Stored dataset items ▸
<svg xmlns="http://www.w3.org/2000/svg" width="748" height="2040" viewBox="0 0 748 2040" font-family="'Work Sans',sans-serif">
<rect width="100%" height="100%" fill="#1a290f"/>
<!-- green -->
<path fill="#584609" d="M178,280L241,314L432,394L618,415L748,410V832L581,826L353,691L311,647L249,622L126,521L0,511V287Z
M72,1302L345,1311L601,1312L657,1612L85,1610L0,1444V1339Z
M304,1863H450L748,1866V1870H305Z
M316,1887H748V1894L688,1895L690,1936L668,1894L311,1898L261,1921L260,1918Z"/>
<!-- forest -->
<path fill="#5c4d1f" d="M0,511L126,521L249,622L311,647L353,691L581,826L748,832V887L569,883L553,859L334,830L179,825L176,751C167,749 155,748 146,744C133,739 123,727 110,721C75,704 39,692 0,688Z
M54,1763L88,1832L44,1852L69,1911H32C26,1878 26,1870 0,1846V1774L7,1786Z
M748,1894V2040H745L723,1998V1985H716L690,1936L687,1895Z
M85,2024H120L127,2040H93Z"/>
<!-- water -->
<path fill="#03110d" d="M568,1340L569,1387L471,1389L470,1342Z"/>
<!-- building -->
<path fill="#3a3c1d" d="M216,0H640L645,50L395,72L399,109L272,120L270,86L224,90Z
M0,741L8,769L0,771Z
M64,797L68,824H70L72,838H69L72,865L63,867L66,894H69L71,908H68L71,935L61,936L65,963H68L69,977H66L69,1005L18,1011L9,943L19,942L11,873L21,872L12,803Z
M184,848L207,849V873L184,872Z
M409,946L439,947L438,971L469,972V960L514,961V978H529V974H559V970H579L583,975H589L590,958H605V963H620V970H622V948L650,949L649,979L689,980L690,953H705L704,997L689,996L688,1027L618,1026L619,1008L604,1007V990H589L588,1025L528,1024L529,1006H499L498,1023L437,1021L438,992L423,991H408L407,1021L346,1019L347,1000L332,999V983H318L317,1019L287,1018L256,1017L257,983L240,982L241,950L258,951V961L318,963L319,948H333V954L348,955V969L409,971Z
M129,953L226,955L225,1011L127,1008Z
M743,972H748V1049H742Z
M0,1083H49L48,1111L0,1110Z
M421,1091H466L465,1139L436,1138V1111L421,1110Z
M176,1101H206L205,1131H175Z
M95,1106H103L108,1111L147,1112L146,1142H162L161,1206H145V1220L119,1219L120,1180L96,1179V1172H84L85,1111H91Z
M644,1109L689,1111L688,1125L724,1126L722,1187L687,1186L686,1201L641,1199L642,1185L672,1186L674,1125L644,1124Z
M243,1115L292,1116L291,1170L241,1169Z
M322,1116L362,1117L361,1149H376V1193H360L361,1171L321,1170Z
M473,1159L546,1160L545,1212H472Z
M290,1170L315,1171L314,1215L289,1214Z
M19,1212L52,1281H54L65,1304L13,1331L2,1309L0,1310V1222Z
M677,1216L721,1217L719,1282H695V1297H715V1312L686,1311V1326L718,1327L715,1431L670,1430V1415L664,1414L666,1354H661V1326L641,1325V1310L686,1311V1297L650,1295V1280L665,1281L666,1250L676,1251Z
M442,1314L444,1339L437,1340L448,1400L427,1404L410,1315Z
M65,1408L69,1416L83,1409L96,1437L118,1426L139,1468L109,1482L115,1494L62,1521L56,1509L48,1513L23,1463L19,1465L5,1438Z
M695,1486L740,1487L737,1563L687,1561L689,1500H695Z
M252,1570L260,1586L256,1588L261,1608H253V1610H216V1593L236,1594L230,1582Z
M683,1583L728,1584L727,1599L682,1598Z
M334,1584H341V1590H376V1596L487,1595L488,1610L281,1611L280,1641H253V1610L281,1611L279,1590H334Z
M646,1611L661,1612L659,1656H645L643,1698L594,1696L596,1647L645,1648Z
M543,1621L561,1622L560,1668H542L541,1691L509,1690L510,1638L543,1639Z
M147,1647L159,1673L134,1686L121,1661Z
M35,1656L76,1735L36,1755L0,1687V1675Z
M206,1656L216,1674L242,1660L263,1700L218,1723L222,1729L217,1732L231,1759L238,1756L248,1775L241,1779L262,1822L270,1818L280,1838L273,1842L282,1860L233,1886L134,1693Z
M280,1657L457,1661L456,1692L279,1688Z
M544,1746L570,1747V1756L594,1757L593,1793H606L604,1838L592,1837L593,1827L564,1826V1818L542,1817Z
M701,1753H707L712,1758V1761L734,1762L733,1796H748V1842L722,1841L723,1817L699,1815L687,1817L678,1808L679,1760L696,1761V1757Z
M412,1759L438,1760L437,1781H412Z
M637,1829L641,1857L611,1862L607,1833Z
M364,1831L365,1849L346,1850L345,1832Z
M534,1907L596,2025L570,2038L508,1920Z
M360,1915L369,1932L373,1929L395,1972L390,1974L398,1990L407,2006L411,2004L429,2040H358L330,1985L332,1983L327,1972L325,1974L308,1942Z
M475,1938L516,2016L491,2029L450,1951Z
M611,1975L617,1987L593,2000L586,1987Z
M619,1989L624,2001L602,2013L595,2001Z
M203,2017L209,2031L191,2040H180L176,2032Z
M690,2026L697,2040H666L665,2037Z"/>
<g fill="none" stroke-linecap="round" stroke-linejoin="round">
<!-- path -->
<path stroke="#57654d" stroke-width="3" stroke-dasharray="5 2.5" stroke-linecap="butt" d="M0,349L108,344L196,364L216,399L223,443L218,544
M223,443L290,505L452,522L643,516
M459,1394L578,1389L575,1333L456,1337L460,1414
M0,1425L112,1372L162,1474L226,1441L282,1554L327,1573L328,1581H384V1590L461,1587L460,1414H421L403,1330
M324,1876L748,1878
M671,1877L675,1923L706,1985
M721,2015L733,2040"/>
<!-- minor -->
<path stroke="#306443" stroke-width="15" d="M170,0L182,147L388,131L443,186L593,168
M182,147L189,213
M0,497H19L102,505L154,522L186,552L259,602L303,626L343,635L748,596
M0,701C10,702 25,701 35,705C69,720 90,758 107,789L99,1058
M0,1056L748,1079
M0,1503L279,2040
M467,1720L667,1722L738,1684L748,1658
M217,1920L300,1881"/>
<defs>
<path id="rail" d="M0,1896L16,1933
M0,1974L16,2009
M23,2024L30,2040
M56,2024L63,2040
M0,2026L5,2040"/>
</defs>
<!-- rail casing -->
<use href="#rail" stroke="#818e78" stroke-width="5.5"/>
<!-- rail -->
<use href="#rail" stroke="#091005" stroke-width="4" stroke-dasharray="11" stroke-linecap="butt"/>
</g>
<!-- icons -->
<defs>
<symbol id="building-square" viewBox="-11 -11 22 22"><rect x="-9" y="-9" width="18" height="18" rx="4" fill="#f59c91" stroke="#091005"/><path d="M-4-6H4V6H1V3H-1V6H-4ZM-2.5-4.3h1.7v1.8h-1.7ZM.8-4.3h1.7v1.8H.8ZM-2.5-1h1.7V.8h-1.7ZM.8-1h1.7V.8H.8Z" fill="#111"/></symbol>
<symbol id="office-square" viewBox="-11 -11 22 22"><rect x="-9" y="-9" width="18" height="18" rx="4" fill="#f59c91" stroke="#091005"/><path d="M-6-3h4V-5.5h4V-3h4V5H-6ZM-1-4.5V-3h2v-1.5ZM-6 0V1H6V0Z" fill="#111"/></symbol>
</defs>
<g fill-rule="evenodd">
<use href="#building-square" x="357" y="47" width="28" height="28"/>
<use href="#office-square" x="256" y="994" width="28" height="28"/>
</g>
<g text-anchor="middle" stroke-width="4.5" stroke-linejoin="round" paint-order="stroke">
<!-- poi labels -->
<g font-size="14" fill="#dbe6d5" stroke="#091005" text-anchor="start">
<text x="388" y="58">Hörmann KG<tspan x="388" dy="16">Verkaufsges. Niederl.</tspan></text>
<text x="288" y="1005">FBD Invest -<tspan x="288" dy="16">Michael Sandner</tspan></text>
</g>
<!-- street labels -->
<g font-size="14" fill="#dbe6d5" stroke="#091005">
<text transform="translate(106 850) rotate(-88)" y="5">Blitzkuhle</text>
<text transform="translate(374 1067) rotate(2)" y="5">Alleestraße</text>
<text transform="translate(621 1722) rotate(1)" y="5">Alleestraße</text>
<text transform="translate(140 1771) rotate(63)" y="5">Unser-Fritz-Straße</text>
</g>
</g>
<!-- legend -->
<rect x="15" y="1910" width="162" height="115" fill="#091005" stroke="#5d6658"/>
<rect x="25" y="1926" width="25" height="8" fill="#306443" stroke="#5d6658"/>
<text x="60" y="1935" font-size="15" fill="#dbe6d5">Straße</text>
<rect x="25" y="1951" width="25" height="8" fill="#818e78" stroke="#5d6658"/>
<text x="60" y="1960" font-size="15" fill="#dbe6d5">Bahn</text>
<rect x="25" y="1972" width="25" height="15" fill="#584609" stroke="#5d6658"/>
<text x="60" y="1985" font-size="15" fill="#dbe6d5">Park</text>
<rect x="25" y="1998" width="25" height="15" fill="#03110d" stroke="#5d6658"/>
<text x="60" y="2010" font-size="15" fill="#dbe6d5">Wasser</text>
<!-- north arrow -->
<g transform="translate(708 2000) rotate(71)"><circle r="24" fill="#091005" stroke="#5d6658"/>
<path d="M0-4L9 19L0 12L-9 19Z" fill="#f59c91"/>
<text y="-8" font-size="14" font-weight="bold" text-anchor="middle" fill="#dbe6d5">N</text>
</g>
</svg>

Problem statement ▸ Copy out every line in the entries above that holds "anchor".

Answer to this exercise ▸
<g text-anchor="middle" stroke-width="4.5" stroke-linejoin="round" paint-order="stroke">
<g font-size="14" fill="#dbe6d5" stroke="#091005" text-anchor="start">
<text y="-8" font-size="14" font-weight="bold" text-anchor="middle" fill="#dbe6d5">N</text>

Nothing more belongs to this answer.